Text.Spell — Norvig-style spelling suggestions
Edit-distance candidates ranked by frequency in Text.WordFreq (the 30,000-word English frequency table that also ships in 0.4.0).
iex> Text.Spell.correct("speling")
"spelling"
iex> Text.Spell.candidates("teh") |> Enum.take(3)
[%{word: "the", distance: 1, frequency: 6_187_267}, %{word: "tech", distance: 1, frequency: 49_320}, %{word: "ten", distance: 1, frequency: 21_117}]

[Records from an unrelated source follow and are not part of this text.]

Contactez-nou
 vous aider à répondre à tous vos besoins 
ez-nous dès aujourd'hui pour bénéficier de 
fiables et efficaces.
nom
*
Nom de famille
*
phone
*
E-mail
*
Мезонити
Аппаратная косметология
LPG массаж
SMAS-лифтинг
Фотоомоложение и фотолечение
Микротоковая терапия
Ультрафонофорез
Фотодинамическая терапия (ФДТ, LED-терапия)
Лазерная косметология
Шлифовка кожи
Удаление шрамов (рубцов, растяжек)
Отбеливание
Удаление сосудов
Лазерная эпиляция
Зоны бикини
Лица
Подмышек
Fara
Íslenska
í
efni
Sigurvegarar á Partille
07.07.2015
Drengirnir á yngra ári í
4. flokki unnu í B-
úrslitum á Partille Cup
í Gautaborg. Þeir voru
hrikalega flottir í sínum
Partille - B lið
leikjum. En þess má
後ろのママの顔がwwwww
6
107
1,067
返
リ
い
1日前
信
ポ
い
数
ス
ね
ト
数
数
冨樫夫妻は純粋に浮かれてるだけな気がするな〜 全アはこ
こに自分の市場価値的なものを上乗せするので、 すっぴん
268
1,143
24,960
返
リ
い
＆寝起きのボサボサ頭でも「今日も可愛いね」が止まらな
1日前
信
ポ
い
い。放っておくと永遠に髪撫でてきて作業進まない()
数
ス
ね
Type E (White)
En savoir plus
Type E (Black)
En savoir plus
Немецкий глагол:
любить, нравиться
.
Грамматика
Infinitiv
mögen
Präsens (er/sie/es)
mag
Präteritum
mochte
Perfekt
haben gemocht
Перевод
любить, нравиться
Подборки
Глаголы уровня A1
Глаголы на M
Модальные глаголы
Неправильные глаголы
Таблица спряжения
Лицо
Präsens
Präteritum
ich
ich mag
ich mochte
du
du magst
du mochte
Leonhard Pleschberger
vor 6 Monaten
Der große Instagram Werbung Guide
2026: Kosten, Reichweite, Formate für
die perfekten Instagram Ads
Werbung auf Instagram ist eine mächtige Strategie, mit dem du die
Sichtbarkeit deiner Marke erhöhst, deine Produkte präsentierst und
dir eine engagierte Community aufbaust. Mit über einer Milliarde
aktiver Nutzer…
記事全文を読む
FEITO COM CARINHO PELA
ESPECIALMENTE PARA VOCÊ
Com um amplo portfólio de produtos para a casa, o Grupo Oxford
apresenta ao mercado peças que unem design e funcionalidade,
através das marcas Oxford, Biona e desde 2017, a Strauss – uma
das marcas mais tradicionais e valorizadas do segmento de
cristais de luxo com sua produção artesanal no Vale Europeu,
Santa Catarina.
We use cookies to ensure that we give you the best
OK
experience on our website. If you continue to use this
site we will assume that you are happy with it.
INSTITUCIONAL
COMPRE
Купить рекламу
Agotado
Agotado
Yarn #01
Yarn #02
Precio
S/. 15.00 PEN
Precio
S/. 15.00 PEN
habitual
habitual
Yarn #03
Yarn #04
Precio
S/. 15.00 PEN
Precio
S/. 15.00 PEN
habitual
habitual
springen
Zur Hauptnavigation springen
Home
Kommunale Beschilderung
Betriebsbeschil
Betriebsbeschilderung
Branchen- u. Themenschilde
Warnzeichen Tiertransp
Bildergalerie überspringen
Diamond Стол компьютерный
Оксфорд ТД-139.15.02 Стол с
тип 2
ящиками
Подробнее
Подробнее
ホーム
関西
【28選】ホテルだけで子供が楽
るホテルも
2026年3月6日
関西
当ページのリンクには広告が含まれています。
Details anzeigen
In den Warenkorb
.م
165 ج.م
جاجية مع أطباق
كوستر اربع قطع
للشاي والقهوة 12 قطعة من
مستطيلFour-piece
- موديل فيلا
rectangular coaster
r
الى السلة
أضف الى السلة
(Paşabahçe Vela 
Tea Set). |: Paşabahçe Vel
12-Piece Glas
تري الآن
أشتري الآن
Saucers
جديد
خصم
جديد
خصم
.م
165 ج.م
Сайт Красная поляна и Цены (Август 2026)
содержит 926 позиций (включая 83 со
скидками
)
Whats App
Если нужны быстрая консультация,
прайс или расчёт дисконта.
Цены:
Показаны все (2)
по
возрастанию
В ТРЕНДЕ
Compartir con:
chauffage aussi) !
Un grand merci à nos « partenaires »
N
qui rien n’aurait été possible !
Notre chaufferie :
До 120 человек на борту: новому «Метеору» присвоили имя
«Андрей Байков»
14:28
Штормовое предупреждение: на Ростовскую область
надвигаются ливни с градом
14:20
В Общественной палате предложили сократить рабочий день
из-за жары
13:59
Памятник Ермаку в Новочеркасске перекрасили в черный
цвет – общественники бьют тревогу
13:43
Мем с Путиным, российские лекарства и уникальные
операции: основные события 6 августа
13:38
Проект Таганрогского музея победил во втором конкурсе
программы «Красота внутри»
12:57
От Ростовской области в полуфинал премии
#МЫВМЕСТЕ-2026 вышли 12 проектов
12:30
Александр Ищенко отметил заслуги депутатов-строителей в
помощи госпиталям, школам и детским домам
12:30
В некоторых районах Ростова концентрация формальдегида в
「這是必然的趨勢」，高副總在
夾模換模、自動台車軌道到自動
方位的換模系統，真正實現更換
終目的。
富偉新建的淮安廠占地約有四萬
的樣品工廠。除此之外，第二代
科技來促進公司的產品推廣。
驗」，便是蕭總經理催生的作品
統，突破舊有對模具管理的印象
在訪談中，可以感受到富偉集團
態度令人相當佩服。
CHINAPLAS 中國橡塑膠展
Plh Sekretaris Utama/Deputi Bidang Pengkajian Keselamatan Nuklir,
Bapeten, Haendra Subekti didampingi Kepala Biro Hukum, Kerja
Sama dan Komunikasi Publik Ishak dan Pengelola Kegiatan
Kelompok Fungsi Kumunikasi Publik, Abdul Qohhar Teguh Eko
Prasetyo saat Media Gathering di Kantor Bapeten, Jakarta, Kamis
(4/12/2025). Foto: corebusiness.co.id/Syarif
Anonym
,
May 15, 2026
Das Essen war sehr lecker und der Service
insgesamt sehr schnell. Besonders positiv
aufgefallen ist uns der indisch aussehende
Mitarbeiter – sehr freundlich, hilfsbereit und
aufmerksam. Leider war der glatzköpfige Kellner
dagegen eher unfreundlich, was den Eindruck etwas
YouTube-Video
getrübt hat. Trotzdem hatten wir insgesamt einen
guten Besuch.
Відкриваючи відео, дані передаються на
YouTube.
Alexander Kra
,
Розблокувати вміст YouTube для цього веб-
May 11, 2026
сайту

Text.Summarize — extractive summarisation via TextRank
Sentence-graph TextRank with configurable similarity (:cosine or :jaccard) and target length.
article = """
The new bridge, opened on Tuesday, connects the two halves of the city for the first time in decades. Engineers worked three winters to anchor the central pier on the riverbed. Residents who used to take a 40-minute ferry now make the trip in five. The mayor said the project came in 2 % under budget, a rarity for civic work of this scale.
"""
iex> Text.Summarize.summarize(article, sentences: 2)
"The new bridge, opened on Tuesday, connects the two halves of the city for the first time in decades. Residents who used to take a 40-minute ferry now make the trip in five."